=== Set problem ===
Could you update the rows from the line with "family: Primulaceae" through the line with "collector number: 10356", changing every "name author" to "authority" and keeping all else as it is? Return only those lines.

(Data excerpts)
+++++
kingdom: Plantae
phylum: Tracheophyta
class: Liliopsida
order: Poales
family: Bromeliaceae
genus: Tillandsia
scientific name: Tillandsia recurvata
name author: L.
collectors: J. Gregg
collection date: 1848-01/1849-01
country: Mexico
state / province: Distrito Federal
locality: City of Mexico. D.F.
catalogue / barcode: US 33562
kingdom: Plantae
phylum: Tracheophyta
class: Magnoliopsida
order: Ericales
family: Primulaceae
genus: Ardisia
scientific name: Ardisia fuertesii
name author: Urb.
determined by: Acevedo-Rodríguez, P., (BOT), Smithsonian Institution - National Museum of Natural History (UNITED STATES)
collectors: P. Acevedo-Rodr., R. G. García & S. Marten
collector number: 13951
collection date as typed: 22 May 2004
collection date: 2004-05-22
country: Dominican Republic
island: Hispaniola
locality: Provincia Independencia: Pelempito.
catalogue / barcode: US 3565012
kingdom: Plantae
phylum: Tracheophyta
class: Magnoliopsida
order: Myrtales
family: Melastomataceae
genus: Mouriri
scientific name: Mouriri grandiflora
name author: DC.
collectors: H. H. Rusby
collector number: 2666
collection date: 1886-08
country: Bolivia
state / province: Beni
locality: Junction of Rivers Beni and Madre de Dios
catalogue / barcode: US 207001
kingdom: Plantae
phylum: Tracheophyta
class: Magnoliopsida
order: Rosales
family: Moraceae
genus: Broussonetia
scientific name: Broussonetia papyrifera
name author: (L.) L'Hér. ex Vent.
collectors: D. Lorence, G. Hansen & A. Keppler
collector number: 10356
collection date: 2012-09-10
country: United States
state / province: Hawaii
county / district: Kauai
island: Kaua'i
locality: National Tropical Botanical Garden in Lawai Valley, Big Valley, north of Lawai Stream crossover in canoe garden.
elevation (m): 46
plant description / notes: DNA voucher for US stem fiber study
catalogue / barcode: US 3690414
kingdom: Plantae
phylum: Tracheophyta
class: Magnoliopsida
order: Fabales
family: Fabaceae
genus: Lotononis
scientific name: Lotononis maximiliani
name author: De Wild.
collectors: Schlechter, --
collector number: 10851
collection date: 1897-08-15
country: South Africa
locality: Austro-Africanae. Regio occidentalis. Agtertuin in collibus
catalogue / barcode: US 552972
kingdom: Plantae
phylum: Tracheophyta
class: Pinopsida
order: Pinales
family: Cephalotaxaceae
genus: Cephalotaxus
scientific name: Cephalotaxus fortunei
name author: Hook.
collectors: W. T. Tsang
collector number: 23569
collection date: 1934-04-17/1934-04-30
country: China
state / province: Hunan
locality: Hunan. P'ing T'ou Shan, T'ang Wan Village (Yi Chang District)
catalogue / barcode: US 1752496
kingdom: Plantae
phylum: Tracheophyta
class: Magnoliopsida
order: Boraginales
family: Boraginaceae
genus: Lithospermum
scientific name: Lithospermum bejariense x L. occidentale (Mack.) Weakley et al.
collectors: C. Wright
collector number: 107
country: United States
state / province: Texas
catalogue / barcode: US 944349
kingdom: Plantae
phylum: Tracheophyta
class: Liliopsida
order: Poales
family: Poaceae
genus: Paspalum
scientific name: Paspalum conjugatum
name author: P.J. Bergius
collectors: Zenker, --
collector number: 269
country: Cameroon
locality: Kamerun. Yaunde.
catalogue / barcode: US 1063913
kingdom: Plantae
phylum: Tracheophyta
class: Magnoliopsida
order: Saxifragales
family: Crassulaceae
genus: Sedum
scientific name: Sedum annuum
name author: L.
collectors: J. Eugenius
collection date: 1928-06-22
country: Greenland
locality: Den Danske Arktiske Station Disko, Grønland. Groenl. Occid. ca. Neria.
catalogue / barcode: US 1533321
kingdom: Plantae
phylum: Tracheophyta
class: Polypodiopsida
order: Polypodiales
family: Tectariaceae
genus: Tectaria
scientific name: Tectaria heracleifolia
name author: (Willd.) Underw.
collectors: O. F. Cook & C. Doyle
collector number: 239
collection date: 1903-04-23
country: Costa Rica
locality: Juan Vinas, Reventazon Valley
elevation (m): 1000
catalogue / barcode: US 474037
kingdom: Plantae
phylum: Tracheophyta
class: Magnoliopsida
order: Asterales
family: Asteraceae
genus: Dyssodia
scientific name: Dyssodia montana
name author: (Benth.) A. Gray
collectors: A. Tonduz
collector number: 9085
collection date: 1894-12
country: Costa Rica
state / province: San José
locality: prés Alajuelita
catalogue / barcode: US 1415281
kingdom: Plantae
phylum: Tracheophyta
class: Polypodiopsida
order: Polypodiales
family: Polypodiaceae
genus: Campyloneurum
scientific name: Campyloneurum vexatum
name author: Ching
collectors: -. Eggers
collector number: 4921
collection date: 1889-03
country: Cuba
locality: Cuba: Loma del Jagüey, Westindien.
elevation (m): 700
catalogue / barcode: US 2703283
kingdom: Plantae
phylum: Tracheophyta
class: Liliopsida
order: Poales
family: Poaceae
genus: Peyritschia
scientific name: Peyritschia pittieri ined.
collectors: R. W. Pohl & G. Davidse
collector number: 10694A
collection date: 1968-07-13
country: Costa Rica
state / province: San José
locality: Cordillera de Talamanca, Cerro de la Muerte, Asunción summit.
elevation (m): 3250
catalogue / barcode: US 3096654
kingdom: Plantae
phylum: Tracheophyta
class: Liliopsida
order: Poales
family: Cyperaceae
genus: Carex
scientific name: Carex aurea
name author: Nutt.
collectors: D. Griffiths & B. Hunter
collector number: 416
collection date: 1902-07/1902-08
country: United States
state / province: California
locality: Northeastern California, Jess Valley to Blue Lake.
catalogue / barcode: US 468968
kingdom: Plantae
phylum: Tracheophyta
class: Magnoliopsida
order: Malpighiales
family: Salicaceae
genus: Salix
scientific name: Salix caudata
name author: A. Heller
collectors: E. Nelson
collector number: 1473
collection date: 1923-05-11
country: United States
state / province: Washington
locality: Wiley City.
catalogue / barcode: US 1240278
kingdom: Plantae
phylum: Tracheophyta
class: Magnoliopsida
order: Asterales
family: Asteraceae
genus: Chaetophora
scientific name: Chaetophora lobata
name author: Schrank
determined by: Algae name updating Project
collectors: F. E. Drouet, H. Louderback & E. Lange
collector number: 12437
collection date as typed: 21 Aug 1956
+++++
=== Output ===
family: Primulaceae
genus: Ardisia
scientific name: Ardisia fuertesii
authority: Urb.
determined by: Acevedo-Rodríguez, P., (BOT), Smithsonian Institution - National Museum of Natural History (UNITED STATES)
collectors: P. Acevedo-Rodr., R. G. García & S. Marten
collector number: 13951
collection date as typed: 22 May 2004
collection date: 2004-05-22
country: Dominican Republic
island: Hispaniola
locality: Provincia Independencia: Pelempito.
catalogue / barcode: US 3565012
kingdom: Plantae
phylum: Tracheophyta
class: Magnoliopsida
order: Myrtales
family: Melastomataceae
genus: Mouriri
scientific name: Mouriri grandiflora
authority: DC.
collectors: H. H. Rusby
collector number: 2666
collection date: 1886-08
country: Bolivia
state / province: Beni
locality: Junction of Rivers Beni and Madre de Dios
catalogue / barcode: US 207001
kingdom: Plantae
phylum: Tracheophyta
class: Magnoliopsida
order: Rosales
family: Moraceae
genus: Broussonetia
scientific name: Broussonetia papyrifera
authority: (L.) L'Hér. ex Vent.
collectors: D. Lorence, G. Hansen & A. Keppler
collector number: 10356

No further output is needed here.